== Goal of the exercise ==
Reproduce every line of the entries below word for word, leaving out the pictures.

== Excerpted data ==
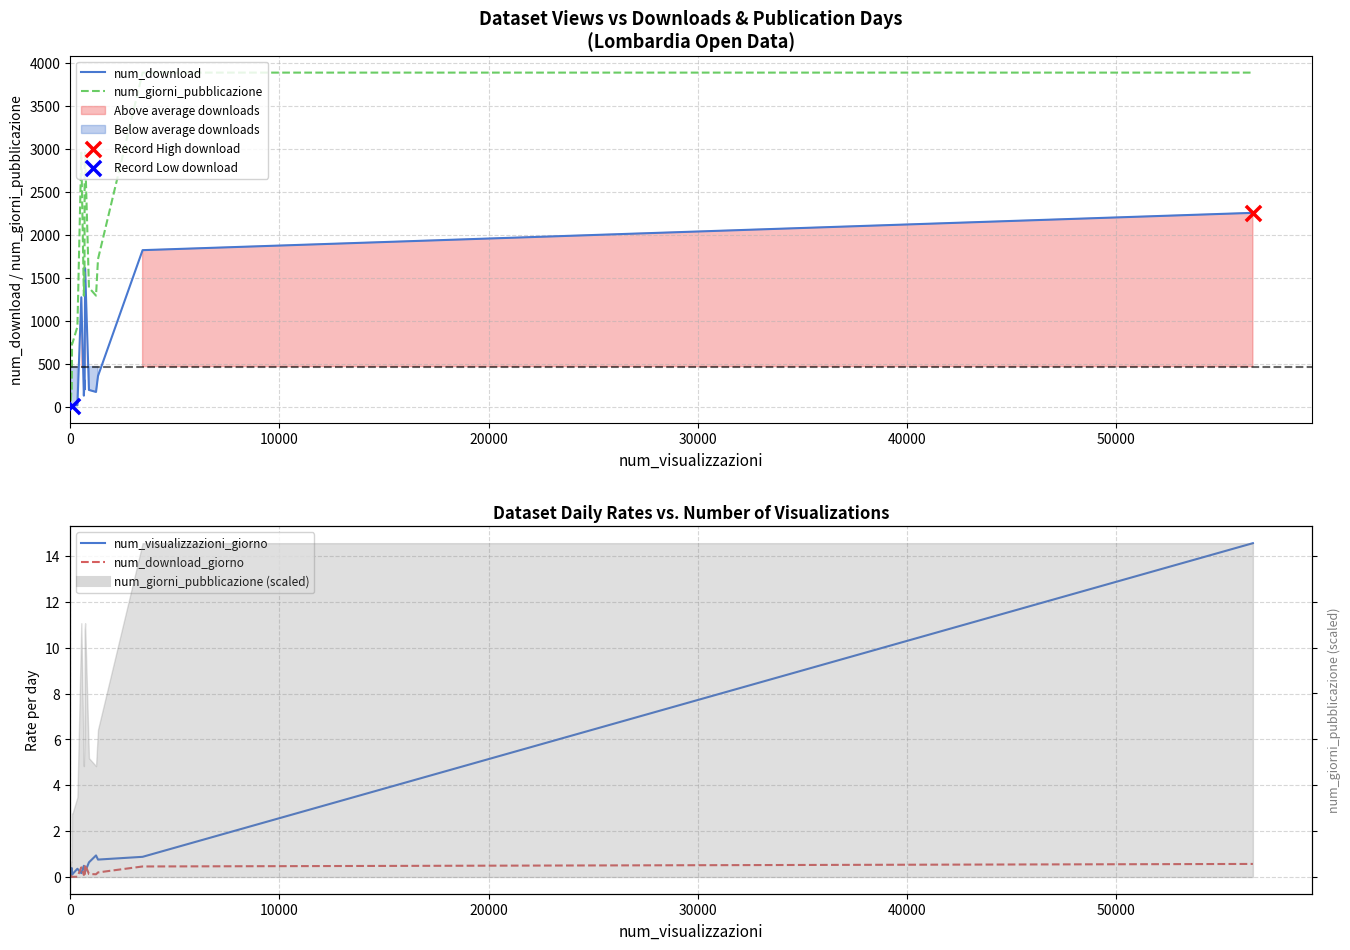

Which series contains the lowest Y value?

num_download_giorno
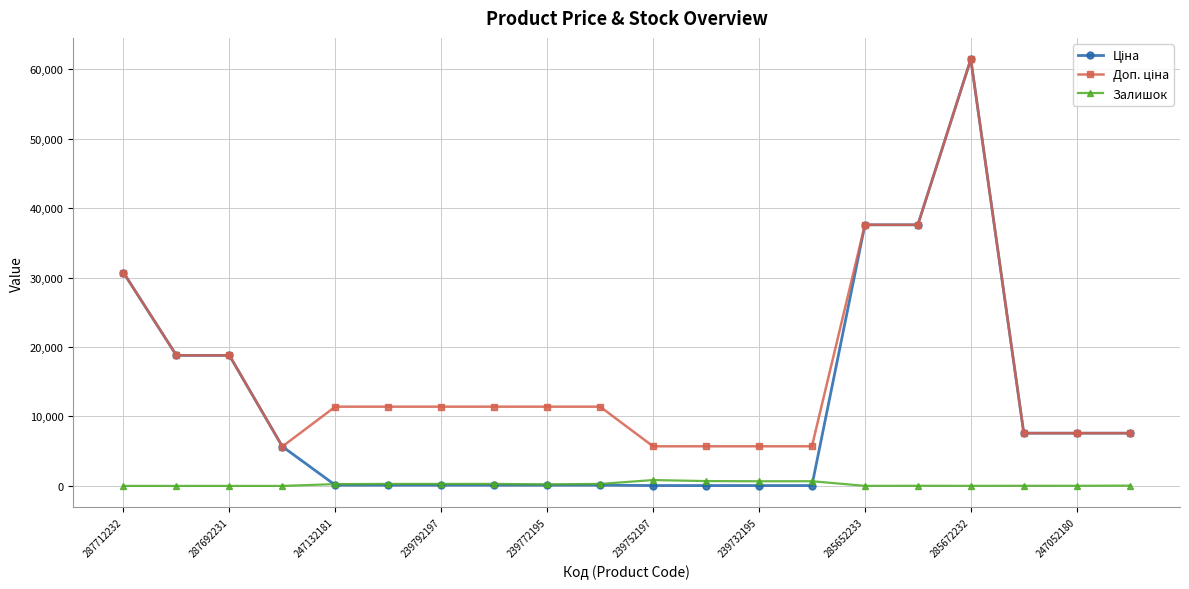

At how many categories does at least one series exceed 26657?

4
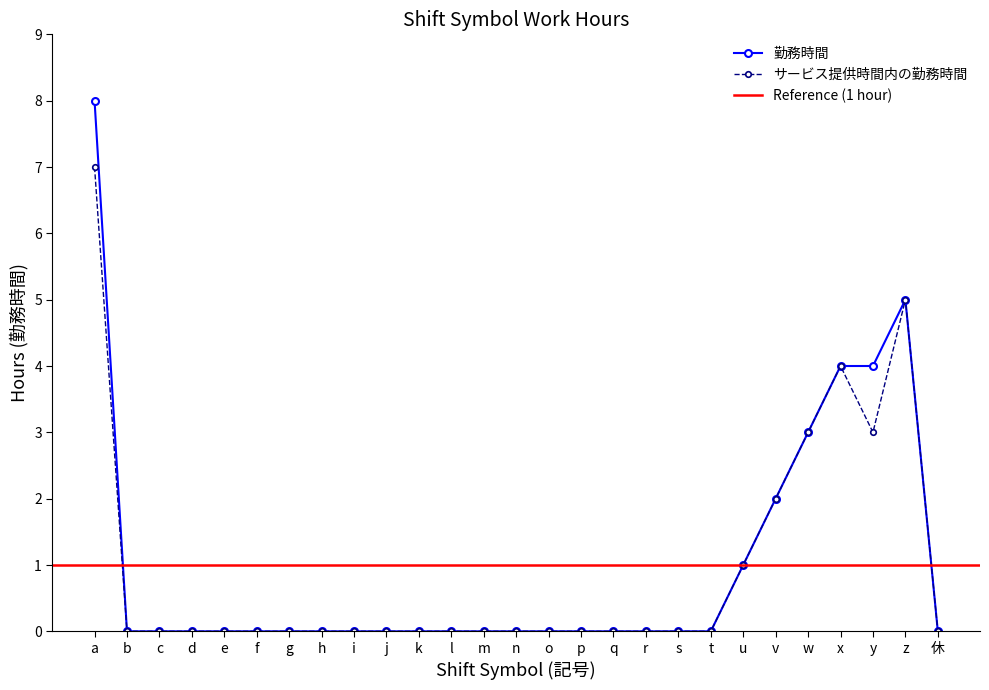

Rank the categories by value from lowest to highest.

b, c, d, e, f, g, h, i, j, k, l, m, n, o, p, q, r, s, t, 休, u, v, w, x, y, z, a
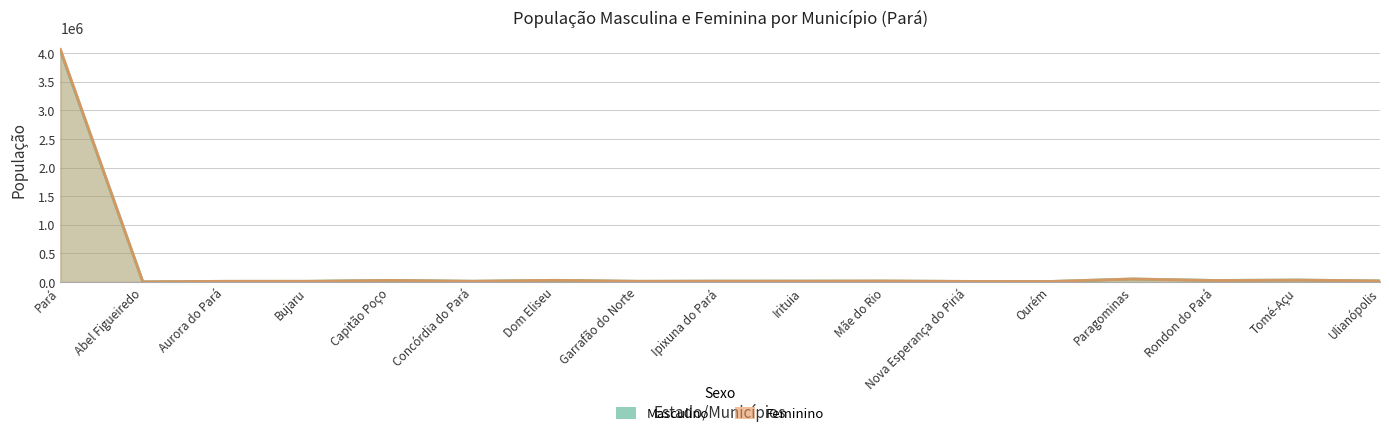

Rank the series by their maximum value, from lowest to highest.

Masculino, Feminino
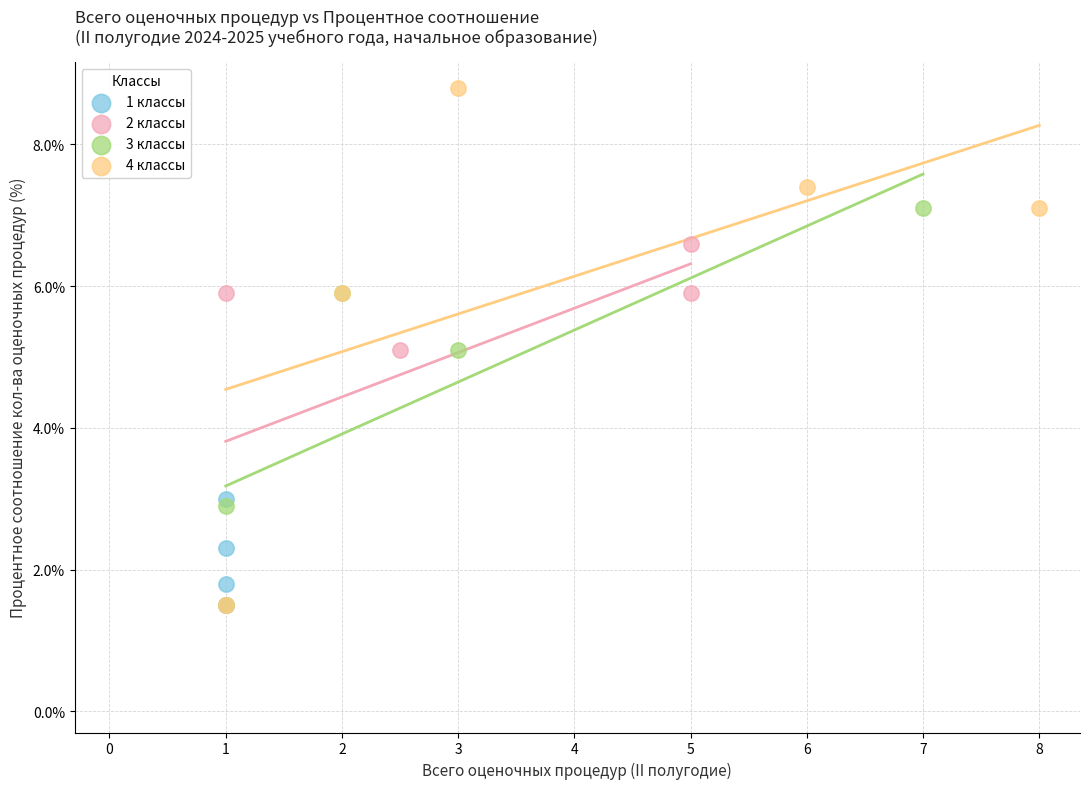

Which series reaches the maximum Y coordinate?

4 классы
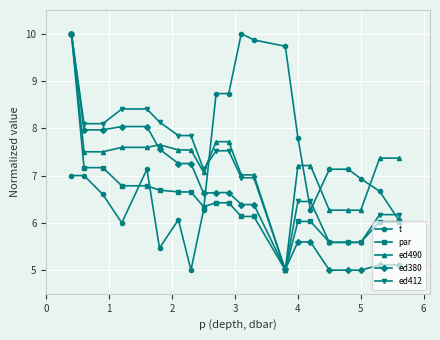

What is the value of the ed412 point at the 5th from the left?

8.4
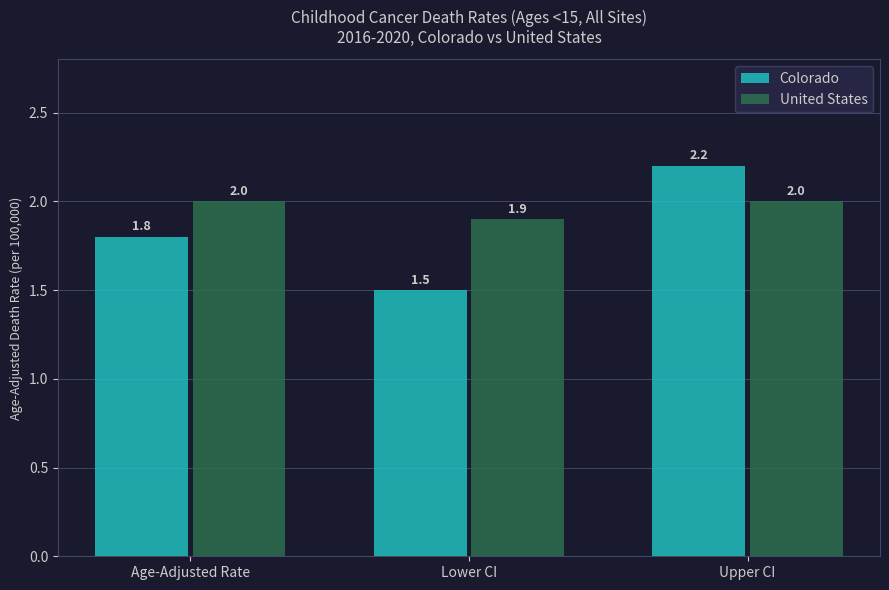

Count the number of categories in the chart.

3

== Problem solution ==
Which series contains the lowest Y value?

num_download_giorno

At how many categories does at least one series exceed 26657?

4

Rank the categories by value from lowest to highest.

b, c, d, e, f, g, h, i, j, k, l, m, n, o, p, q, r, s, t, 休, u, v, w, x, y, z, a

Rank the series by their maximum value, from lowest to highest.

Masculino, Feminino

Which series reaches the maximum Y coordinate?

4 классы

What is the value of the ed412 point at the 5th from the left?

8.4

Count the number of categories in the chart.

3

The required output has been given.